These are the things that people do not know.
They do not know because they are not told.
- Hilaire Belloc
Here's a little clipping. It's from the Report of the Chairman of the [ECF] Finance Committee, a document published some time ago but submitted to the meeting of the ECF Finance Council on 14 April 2012. Last Saturday.
So how, you may be wondering, is it going, the attempt to "provide an adequate audit trail"? How much of this controversial £12,600 has been accounted for? For how much of it have CJ de Mooi and the ECF been able to provide receipts and invoices?
Ten thousand pounds? Five thousand? Fifty quid?
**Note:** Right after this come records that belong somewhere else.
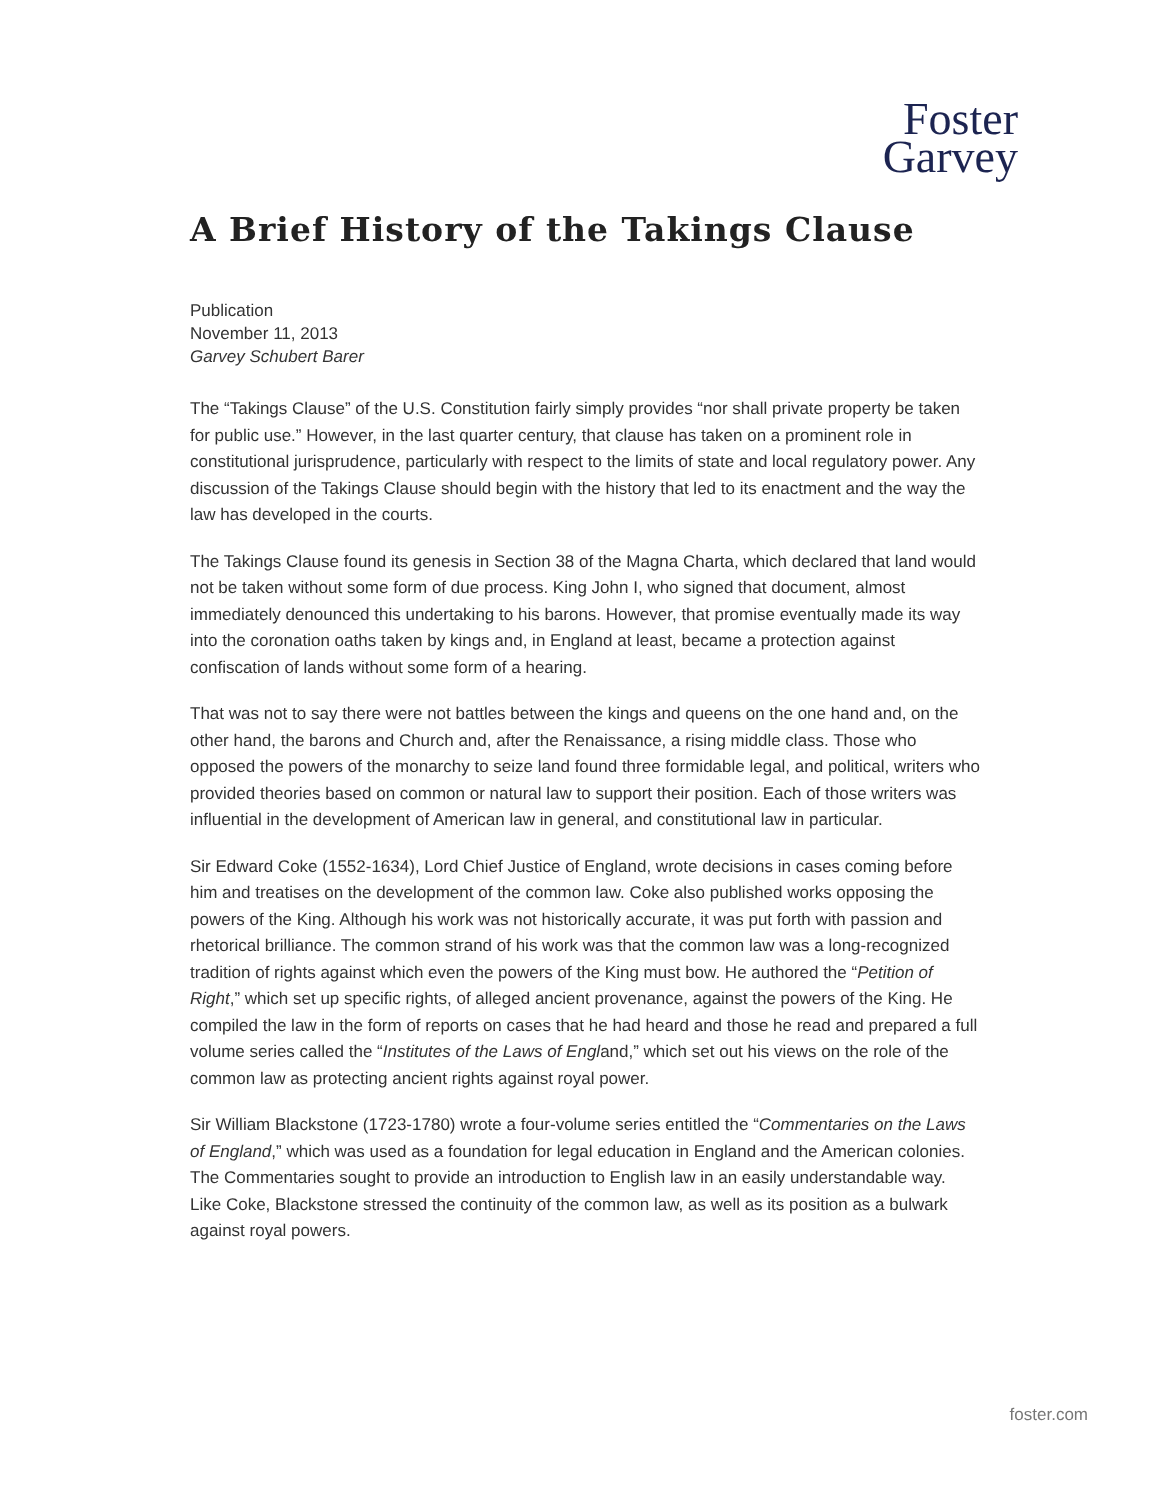Foster
Garvey
A Brief History of the Takings Clause
Publication
November 11, 2013
Garvey Schubert Barer
The “Takings Clause” of the U.S. Constitution fairly simply provides “nor shall private property be taken for public use.” However, in the last quarter century, that clause has taken on a prominent role in constitutional jurisprudence, particularly with respect to the limits of state and local regulatory power. Any discussion of the Takings Clause should begin with the history that led to its enactment and the way the law has developed in the courts.
The Takings Clause found its genesis in Section 38 of the Magna Charta, which declared that land would not be taken without some form of due process. King John I, who signed that document, almost immediately denounced this undertaking to his barons. However, that promise eventually made its way into the coronation oaths taken by kings and, in England at least, became a protection against confiscation of lands without some form of a hearing.
That was not to say there were not battles between the kings and queens on the one hand and, on the other hand, the barons and Church and, after the Renaissance, a rising middle class. Those who opposed the powers of the monarchy to seize land found three formidable legal, and political, writers who provided theories based on common or natural law to support their position. Each of those writers was influential in the development of American law in general, and constitutional law in particular.
Sir Edward Coke (1552-1634), Lord Chief Justice of England, wrote decisions in cases coming before him and treatises on the development of the common law. Coke also published works opposing the powers of the King. Although his work was not historically accurate, it was put forth with passion and rhetorical brilliance. The common strand of his work was that the common law was a long-recognized tradition of rights against which even the powers of the King must bow. He authored the “Petition of Right,” which set up specific rights, of alleged ancient provenance, against the powers of the King. He compiled the law in the form of reports on cases that he had heard and those he read and prepared a full volume series called the “Institutes of the Laws of England,” which set out his views on the role of the common law as protecting ancient rights against royal power.
Sir William Blackstone (1723-1780) wrote a four-volume series entitled the “Commentaries on the Laws of England,” which was used as a foundation for legal education in England and the American colonies. The Commentaries sought to provide an introduction to English law in an easily understandable way. Like Coke, Blackstone stressed the continuity of the common law, as well as its position as a bulwark against royal powers.
foster.com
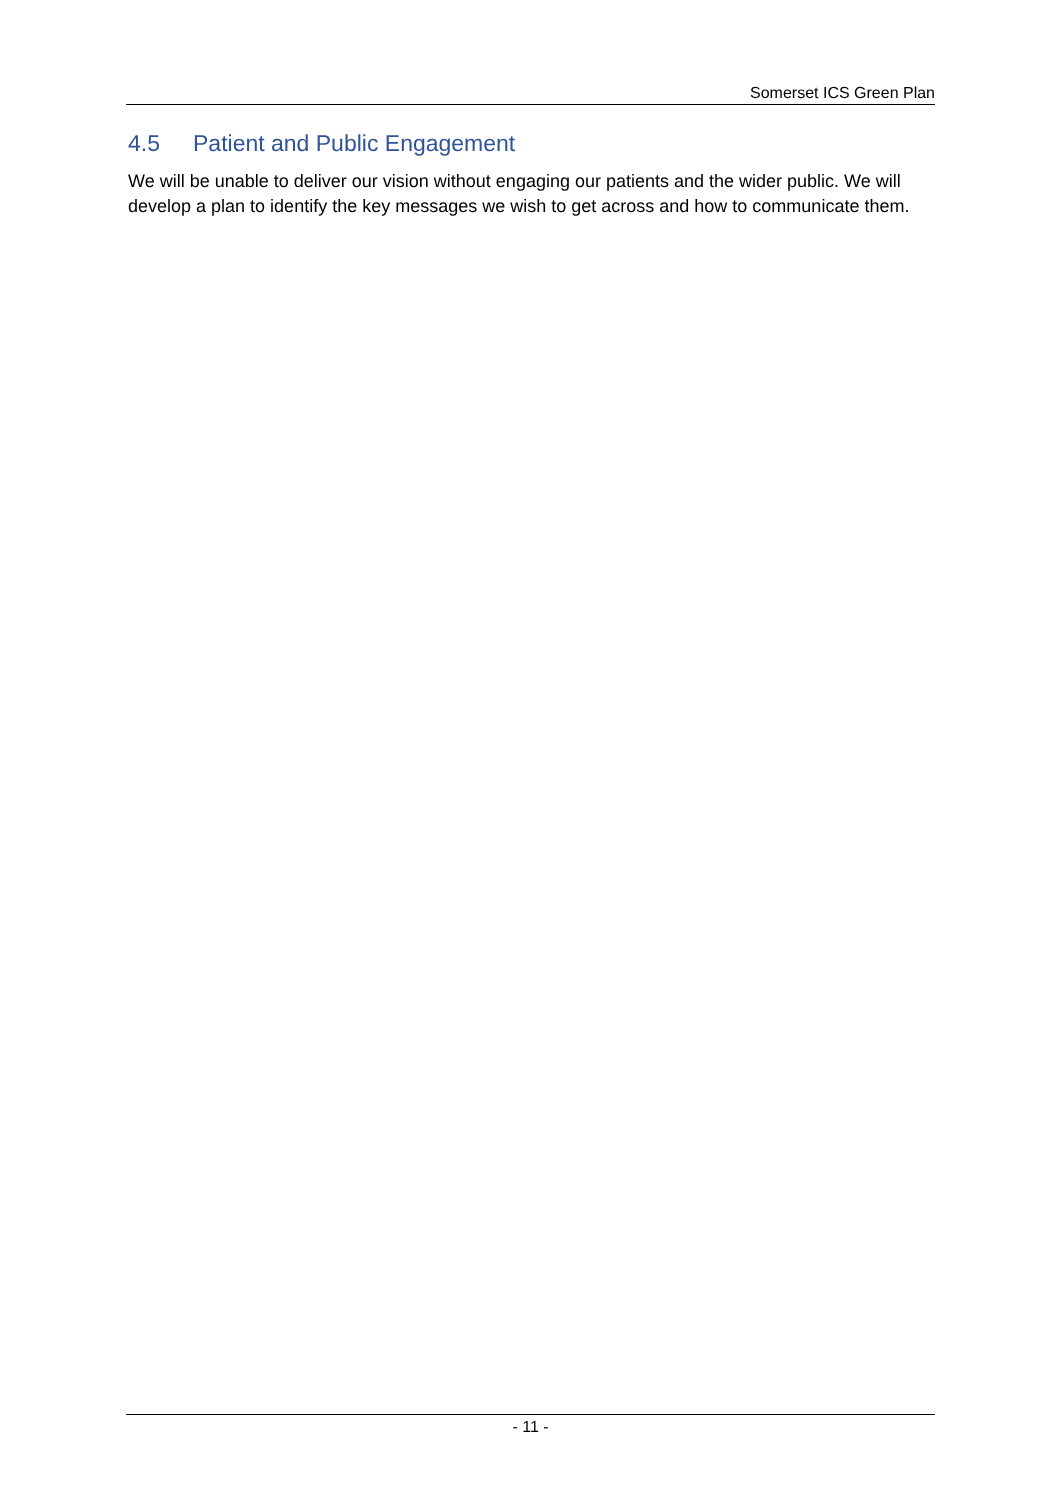Somerset ICS Green Plan
4.5 Patient and Public Engagement
We will be unable to deliver our vision without engaging our patients and the wider public. We will develop a plan to identify the key messages we wish to get across and how to communicate them.
- 11 -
The answer is - we do not know. We do not know because we are not told.
If you have the patience, which I do not necessarily recommend, you can hunt around on this thread where you will find (last Sunday morning, if you must) the present author putting, more than once, the question, to ECF Chief Executive Andrew Farthing. However, Mr Farthing - or, as I prefer to think of him, the ECF's Mr Transparency - will not answer.
We do not know. We do not know, because we are not told.
Nothing to see here
Why not, I wonder? I can think of at least three reasons why ECF officials might not want to say how much of the money claimed by CJ cannot be accounted for.
- They may be embarrassed by the size of the sum which cannot be accounted for, and do not wish to make it public.
- They may be embarrassed by their own role in the financial incompetence which allowed this situation to happen, and do not wish it to be further discussed.
- They may actually not know what conditions players were receiving at their own tournament, due to having handed over everything to CJ de Mooi, and hence cannot make the sums add up.
These are not, of course, mutually exclusive possibilities. Are any of them true? We do not know. We do not know, because we are not told.
I can think of at least three reasons why ECF officials might not want to say how much cannot be accounted for. I can also say how many good reasons I can think of.
That number is nil.
I mean Mr Transparency could say something like "well, there's £6,789 we can't trace, but we don't think there's any likelihood of getting much more information and we're nevertheless confident that the money went where it was intended". This was be understandable, if less than brilliant. But he could say that. However, he does not.
Mr Transparency prefers to say nothing, and refer us to the great integrity of the individuals who have approved the accounts. Which is fatuous. It is nothing to do with anybody's integrity. It is to do with money unaccounted for.
Integrity? You can talk about integrity all you like, until something disastrous happens. After that, what you need is documentation and paperwork. Which we do not appear to have. And if you do not have it, don't be telling me about people's integrity. Because that's not the question I was asking.
Not so much lost as never found
So, how much is unaccounted for? We understand that some hotel bills have been presented, but how much is still left over? You can be sure that the answer isn't "nil", or anything close to it, because I fancy Mr Transparency wouldn't be quite so reticent if that were the case. It's a safe assumption (and if it is not, I'd be glad to be told so) that a substantial proportion of the money paid over to Mr de Mooi presently remains beyond any "adequate audit trail". If this is so then another way to put this is that thousands of pounds are not properly accounted for. Which is the kind of situation for which the term "legitimate public concern" exists. Or to put it another way, it constitutes a scandal.
Now I know, from long experience (not least, having spent a certain part of my life writing about football clubs and their owners) that a lot of people simply don't get questions of financial organisation and propriety. "Well, where do you think the money's gone?", they will ask. But of course that's not really the problem. The problem is not that we know where the money went, it's that we don't know where the money went. The question therefore is not just "where has it gone?" - it's "why don't we know where it went?".
In my view, as it stands, what we have might be the single most shocking manifestation of financial negligence in the organisation's history. In a way, worse than Tunis, as more money is involved.
Blind, mad, or led by a Fool?
You simply cannot hand over thousands of pounds to people without proper documentation. If, by some disastrous chance, you do, and you are serious about trying to retrieve your mistake, you absolutely have to do so thoroughly - and to report the results of your investigations openly.
That's basic. And the corollary applies: if you're neither thorough nor open, then you are not serious.
But the ECF don't seem to do thorough. Nor does Mr Transparency do open.
To sum up:
- If you do not deal properly with serious problems when they occur, you ensure that serious problems will recur. Perhaps not the same ones, precisely, but other ones quite like them.
- If you cover up a scandal, you do not erase the scandal. You merely multiply it.
What has happened here is a scandal and a cover-up. I am sorry to use those terms. But as it stands, that is what it is.
Mr Transparency has told us nothing. And nothing will come of nothing. Speak again.